Comprehensive sex education is not much better: while it at least acknowledges that people might have premarital sex, it treats condoms as a harm-reduction measure for a regrettable mistake people will make. But nonmarital sex is not the same thing as injecting heroin. Comprehensive sex education completely lacks the idea that nonmarital sex is pleasurable, enriching, valuable, or otherwise a legitimately good thing that people should have. And as long as that’s the case, they can’t teach people to rationally assess the risks and benefits of their sexual practices.

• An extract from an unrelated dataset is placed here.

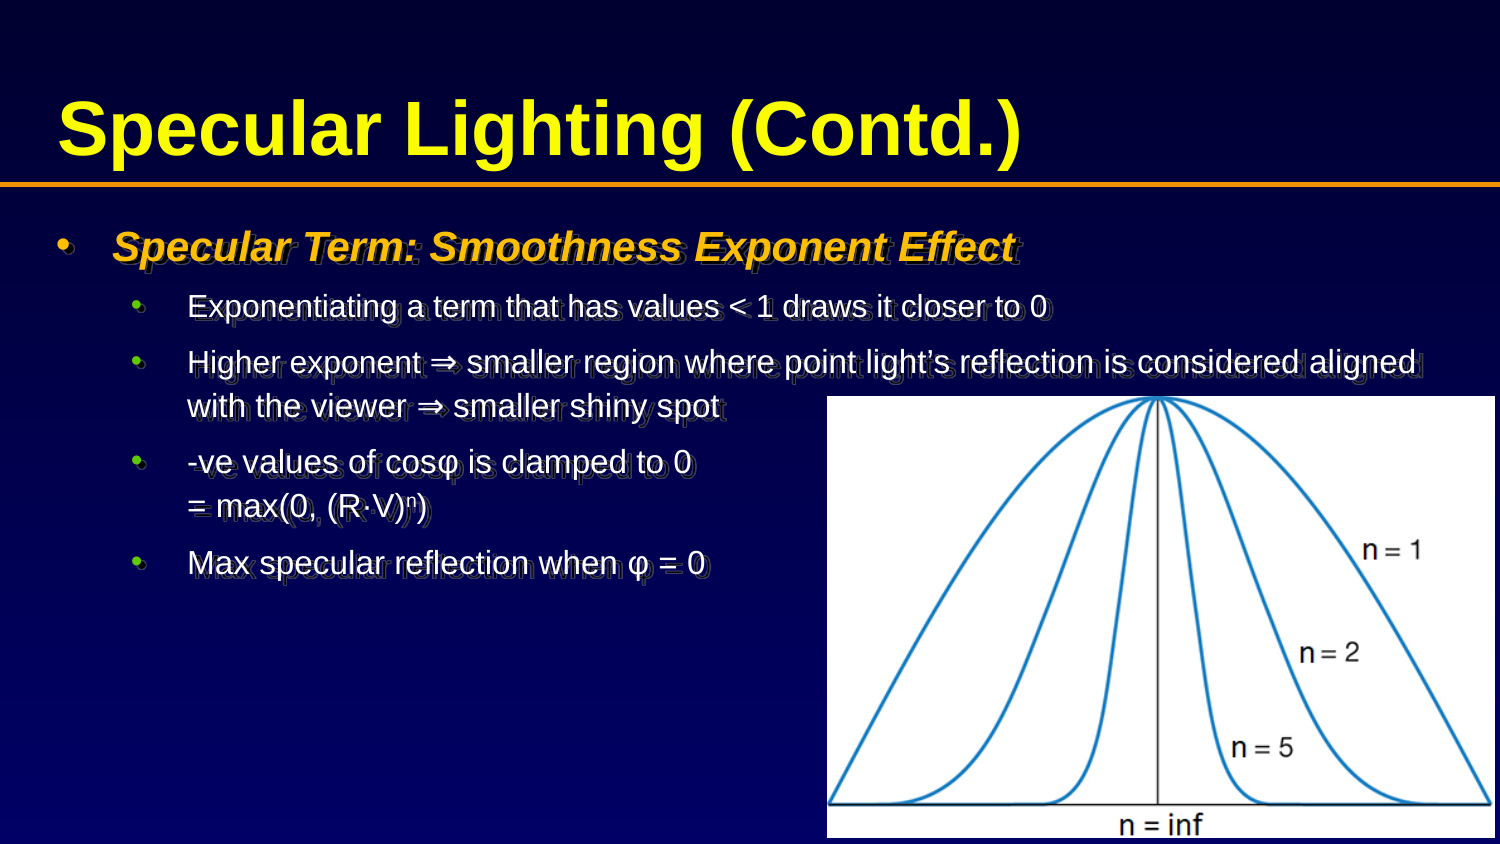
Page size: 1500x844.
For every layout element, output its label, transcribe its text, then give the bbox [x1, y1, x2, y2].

picture [827, 396, 1495, 839]
list Specular Term: Smoothness Exponent Effect Exponentiating a term that has values < 1 draws it closer to 0 Higher exponent ⇒ smaller region where point light’s reflection is considered aligned with the viewer ⇒ smaller shiny spot -ve values of cosφ is clamped to 0 = max(0, (R·V)n) Max specular reflection when φ = 0 [40, 206, 1450, 807]
title Specular Lighting (Contd.) [42, 37, 1450, 179]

The other reason, I think, is that people are willing to accept a lot more risk with regards to anything that is not sex than they are with regards to sex. Compare the treatment of herpes I and herpes II. The only differences between herpes I and herpes II are that herpes I is more common and that herpes II is more likely to be sexually transmitted. Herpes I is a nonissue– cold sores are a routine, if painful, fact of life that elicit sympathy rather than condemnation; no one would refuse to kiss someone because they once had a cold sore. Herpes II, conversely, is tremendously stigmatized and people regularly turn down sex with people with herpes– even when they haven’t had a flareup in years.

Frankly, this is a product of irrational sex-negativity. Sex is dirty. Therefore, diseases that you get from sex must be super extra dirty. It’s not just a disease like the flu or chicken pox; it’s a Slut Stigmata branded on your genitals. Far too many people have transferred their disgust about promiscuous people to disgust about people who happened to be unlucky. We call people without STIs “clean”. Imagine if we called someone who didn’t have the flu “clean”.

Irrational fear of STIs causes tremendous harm. Many people are afraid to get tested because of what they might discover. Many people miss out on good sex or relationships because of irrational fear– either because they refuse sex with a person with an STI, or because they’ve chosen to have fewer sexual partners than they otherwise would. Many people with STIs live with shame, stigma, and fear.